[Dataset content]
* * *

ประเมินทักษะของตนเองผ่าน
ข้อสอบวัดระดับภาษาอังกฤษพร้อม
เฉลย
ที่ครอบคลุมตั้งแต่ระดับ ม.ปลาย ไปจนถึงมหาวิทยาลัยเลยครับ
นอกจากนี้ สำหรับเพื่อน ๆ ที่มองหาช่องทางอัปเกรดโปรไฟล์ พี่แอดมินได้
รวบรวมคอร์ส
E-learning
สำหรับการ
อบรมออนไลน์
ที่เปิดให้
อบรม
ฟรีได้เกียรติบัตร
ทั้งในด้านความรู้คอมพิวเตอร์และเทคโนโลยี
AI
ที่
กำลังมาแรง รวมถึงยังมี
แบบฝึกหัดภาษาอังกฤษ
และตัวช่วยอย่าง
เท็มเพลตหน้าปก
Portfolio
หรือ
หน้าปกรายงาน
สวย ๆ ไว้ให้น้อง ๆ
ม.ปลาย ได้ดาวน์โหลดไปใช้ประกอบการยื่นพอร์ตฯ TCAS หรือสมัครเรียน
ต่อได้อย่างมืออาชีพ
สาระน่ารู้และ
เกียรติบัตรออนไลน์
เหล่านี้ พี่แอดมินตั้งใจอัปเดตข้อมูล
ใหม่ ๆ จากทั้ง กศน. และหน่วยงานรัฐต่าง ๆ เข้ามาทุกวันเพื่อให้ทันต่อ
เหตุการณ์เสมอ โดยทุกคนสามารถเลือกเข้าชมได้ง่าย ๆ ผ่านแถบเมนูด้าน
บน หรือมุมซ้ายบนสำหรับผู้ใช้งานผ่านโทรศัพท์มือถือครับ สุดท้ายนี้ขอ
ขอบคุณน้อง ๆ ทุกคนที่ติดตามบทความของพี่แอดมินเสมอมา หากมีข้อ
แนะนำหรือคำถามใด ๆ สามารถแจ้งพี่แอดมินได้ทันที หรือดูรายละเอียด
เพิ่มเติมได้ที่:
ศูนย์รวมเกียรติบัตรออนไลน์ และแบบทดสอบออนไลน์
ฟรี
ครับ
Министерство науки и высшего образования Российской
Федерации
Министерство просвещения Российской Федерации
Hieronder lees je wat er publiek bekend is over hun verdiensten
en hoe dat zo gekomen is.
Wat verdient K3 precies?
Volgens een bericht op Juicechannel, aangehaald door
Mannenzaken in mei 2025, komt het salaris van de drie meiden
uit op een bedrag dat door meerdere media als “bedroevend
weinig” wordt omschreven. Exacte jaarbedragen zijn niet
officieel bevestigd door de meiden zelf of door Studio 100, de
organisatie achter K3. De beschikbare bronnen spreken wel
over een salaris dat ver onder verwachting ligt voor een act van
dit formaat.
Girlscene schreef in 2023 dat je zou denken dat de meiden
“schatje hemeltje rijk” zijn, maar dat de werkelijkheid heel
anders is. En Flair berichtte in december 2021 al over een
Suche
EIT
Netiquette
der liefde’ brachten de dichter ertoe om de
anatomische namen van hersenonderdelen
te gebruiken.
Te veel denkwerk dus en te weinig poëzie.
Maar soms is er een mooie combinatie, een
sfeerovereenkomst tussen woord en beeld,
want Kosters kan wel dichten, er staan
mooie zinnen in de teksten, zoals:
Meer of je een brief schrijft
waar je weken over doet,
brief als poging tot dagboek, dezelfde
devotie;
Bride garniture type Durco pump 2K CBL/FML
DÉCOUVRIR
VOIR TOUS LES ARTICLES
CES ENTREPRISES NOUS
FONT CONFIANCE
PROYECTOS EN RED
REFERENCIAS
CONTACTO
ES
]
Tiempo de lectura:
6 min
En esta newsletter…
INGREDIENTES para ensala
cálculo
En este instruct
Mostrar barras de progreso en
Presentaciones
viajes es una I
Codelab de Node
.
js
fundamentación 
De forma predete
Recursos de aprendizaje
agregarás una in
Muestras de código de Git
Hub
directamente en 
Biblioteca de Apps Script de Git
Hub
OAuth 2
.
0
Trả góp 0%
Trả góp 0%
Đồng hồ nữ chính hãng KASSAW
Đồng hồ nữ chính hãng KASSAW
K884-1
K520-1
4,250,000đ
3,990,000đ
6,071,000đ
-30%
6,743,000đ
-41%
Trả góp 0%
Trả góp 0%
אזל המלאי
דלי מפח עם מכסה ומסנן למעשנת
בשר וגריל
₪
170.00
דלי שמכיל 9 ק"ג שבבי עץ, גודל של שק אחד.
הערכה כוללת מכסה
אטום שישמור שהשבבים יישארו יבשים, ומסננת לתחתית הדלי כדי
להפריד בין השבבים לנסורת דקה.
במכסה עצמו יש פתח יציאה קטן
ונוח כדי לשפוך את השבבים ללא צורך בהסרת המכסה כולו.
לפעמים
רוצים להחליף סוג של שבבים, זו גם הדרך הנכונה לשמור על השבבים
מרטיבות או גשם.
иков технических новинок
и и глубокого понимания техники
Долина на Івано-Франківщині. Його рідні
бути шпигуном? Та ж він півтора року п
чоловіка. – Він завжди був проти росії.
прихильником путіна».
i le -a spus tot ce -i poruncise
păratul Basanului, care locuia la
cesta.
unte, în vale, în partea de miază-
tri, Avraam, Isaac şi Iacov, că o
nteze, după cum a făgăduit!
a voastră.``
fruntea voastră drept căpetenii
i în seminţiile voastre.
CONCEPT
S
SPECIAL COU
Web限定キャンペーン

* * *

[What is being asked]
Identify each line in the rows above that contains the string "ปลาย" and copy those lines out in full.

[Response to this exercise]
ที่ครอบคลุมตั้งแต่ระดับ ม.ปลาย ไปจนถึงมหาวิทยาลัยเลยครับ
ม.ปลาย ได้ดาวน์โหลดไปใช้ประกอบการยื่นพอร์ตฯ TCAS หรือสมัครเรียน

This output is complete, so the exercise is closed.